What follows is a set of records; give them all back exactly.

^^^^

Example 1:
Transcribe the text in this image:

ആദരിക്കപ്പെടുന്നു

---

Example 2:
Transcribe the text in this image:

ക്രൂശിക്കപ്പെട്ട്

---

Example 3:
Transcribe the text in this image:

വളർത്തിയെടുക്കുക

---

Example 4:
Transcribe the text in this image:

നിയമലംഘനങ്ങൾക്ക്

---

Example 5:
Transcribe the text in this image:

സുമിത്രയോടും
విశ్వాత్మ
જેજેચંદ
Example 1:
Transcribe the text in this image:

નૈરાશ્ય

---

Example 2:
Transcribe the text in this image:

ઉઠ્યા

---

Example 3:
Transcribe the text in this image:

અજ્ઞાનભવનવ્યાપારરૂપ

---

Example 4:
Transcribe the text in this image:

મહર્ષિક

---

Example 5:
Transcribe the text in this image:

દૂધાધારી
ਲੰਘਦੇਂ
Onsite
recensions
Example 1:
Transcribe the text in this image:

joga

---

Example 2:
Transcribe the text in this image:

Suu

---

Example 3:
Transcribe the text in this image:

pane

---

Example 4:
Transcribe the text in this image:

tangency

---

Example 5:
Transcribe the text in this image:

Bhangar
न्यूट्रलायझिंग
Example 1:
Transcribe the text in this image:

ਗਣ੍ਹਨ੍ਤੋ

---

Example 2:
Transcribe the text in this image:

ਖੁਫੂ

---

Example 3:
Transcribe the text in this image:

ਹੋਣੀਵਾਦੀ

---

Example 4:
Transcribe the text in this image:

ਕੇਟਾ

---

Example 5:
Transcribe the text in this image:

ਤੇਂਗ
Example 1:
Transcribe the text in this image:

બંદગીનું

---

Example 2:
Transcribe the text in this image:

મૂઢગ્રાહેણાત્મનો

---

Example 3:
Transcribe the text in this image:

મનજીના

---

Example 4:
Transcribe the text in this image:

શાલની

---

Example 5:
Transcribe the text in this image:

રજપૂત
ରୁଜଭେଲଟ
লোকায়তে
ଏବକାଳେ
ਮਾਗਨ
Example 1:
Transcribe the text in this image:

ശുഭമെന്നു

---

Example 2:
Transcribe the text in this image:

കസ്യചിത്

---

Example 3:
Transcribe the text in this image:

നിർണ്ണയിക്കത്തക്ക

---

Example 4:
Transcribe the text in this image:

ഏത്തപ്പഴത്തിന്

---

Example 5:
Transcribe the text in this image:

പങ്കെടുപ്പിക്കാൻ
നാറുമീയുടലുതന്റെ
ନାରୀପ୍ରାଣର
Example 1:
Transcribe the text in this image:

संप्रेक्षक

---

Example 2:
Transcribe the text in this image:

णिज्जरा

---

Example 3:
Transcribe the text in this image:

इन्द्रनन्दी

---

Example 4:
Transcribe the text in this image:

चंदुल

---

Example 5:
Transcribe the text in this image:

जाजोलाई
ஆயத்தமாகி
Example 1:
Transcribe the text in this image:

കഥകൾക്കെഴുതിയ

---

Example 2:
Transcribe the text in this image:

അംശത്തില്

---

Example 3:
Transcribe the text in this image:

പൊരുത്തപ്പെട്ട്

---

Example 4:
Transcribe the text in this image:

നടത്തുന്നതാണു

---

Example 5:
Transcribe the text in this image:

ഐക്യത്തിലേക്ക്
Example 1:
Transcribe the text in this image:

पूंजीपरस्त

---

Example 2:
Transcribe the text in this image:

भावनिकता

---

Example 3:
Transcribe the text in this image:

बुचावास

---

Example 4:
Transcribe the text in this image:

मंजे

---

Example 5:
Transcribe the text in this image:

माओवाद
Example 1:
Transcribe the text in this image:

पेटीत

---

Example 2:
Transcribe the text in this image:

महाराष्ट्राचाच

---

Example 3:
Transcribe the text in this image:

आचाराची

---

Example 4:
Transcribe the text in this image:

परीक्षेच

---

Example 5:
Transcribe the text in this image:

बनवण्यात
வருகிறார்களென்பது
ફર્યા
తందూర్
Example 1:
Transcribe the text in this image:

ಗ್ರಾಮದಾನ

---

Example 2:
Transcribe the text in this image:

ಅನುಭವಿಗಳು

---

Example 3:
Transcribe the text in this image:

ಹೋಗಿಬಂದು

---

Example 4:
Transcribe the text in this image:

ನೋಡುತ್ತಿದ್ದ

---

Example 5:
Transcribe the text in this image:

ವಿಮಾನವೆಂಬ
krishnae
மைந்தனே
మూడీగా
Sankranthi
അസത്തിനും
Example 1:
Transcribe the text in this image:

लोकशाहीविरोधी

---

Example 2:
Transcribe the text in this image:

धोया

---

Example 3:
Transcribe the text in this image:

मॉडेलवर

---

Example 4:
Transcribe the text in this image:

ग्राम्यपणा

^^^^

EXERCISE RESULT:
Example 1:
Transcribe the text in this image:

ആദരിക്കപ്പെടുന്നു

---

Example 2:
Transcribe the text in this image:

ക്രൂശിക്കപ്പെട്ട്

---

Example 3:
Transcribe the text in this image:

വളർത്തിയെടുക്കുക

---

Example 4:
Transcribe the text in this image:

നിയമലംഘനങ്ങൾക്ക്

---

Example 5:
Transcribe the text in this image:

സുമിത്രയോടും
విశ్వాత్మ
જેજેચંદ
Example 1:
Transcribe the text in this image:

નૈરાશ્ય

---

Example 2:
Transcribe the text in this image:

ઉઠ્યા

---

Example 3:
Transcribe the text in this image:

અજ્ઞાનભવનવ્યાપારરૂપ

---

Example 4:
Transcribe the text in this image:

મહર્ષિક

---

Example 5:
Transcribe the text in this image:

દૂધાધારી
ਲੰਘਦੇਂ
Onsite
recensions
Example 1:
Transcribe the text in this image:

joga

---

Example 2:
Transcribe the text in this image:

Suu

---

Example 3:
Transcribe the text in this image:

pane

---

Example 4:
Transcribe the text in this image:

tangency

---

Example 5:
Transcribe the text in this image:

Bhangar
न्यूट्रलायझिंग
Example 1:
Transcribe the text in this image:

ਗਣ੍ਹਨ੍ਤੋ

---

Example 2:
Transcribe the text in this image:

ਖੁਫੂ

---

Example 3:
Transcribe the text in this image:

ਹੋਣੀਵਾਦੀ

---

Example 4:
Transcribe the text in this image:

ਕੇਟਾ

---

Example 5:
Transcribe the text in this image:

ਤੇਂਗ
Example 1:
Transcribe the text in this image:

બંદગીનું

---

Example 2:
Transcribe the text in this image:

મૂઢગ્રાહેણાત્મનો

---

Example 3:
Transcribe the text in this image:

મનજીના

---

Example 4:
Transcribe the text in this image:

શાલની

---

Example 5:
Transcribe the text in this image:

રજપૂત
ରୁଜଭେଲଟ
লোকায়তে
ଏବକାଳେ
ਮਾਗਨ
Example 1:
Transcribe the text in this image:

ശുഭമെന്നു

---

Example 2:
Transcribe the text in this image:

കസ്യചിത്

---

Example 3:
Transcribe the text in this image:

നിർണ്ണയിക്കത്തക്ക

---

Example 4:
Transcribe the text in this image:

ഏത്തപ്പഴത്തിന്

---

Example 5:
Transcribe the text in this image:

പങ്കെടുപ്പിക്കാൻ
നാറുമീയുടലുതന്റെ
ନାରୀପ୍ରାଣର
Example 1:
Transcribe the text in this image:

संप्रेक्षक

---

Example 2:
Transcribe the text in this image:

णिज्जरा

---

Example 3:
Transcribe the text in this image:

इन्द्रनन्दी

---

Example 4:
Transcribe the text in this image:

चंदुल

---

Example 5:
Transcribe the text in this image:

जाजोलाई
ஆயத்தமாகி
Example 1:
Transcribe the text in this image:

കഥകൾക്കെഴുതിയ

---

Example 2:
Transcribe the text in this image:

അംശത്തില്

---

Example 3:
Transcribe the text in this image:

പൊരുത്തപ്പെട്ട്

---

Example 4:
Transcribe the text in this image:

നടത്തുന്നതാണു

---

Example 5:
Transcribe the text in this image:

ഐക്യത്തിലേക്ക്
Example 1:
Transcribe the text in this image:

पूंजीपरस्त

---

Example 2:
Transcribe the text in this image:

भावनिकता

---

Example 3:
Transcribe the text in this image:

बुचावास

---

Example 4:
Transcribe the text in this image:

मंजे

---

Example 5:
Transcribe the text in this image:

माओवाद
Example 1:
Transcribe the text in this image:

पेटीत

---

Example 2:
Transcribe the text in this image:

महाराष्ट्राचाच

---

Example 3:
Transcribe the text in this image:

आचाराची

---

Example 4:
Transcribe the text in this image:

परीक्षेच

---

Example 5:
Transcribe the text in this image:

बनवण्यात
வருகிறார்களென்பது
ફર્યા
తందూర్
Example 1:
Transcribe the text in this image:

ಗ್ರಾಮದಾನ

---

Example 2:
Transcribe the text in this image:

ಅನುಭವಿಗಳು

---

Example 3:
Transcribe the text in this image:

ಹೋಗಿಬಂದು

---

Example 4:
Transcribe the text in this image:

ನೋಡುತ್ತಿದ್ದ

---

Example 5:
Transcribe the text in this image:

ವಿಮಾನವೆಂಬ
krishnae
மைந்தனே
మూడీగా
Sankranthi
അസത്തിനും
Example 1:
Transcribe the text in this image:

लोकशाहीविरोधी

---

Example 2:
Transcribe the text in this image:

धोया

---

Example 3:
Transcribe the text in this image:

मॉडेलवर

---

Example 4:
Transcribe the text in this image:

ग्राम्यपणा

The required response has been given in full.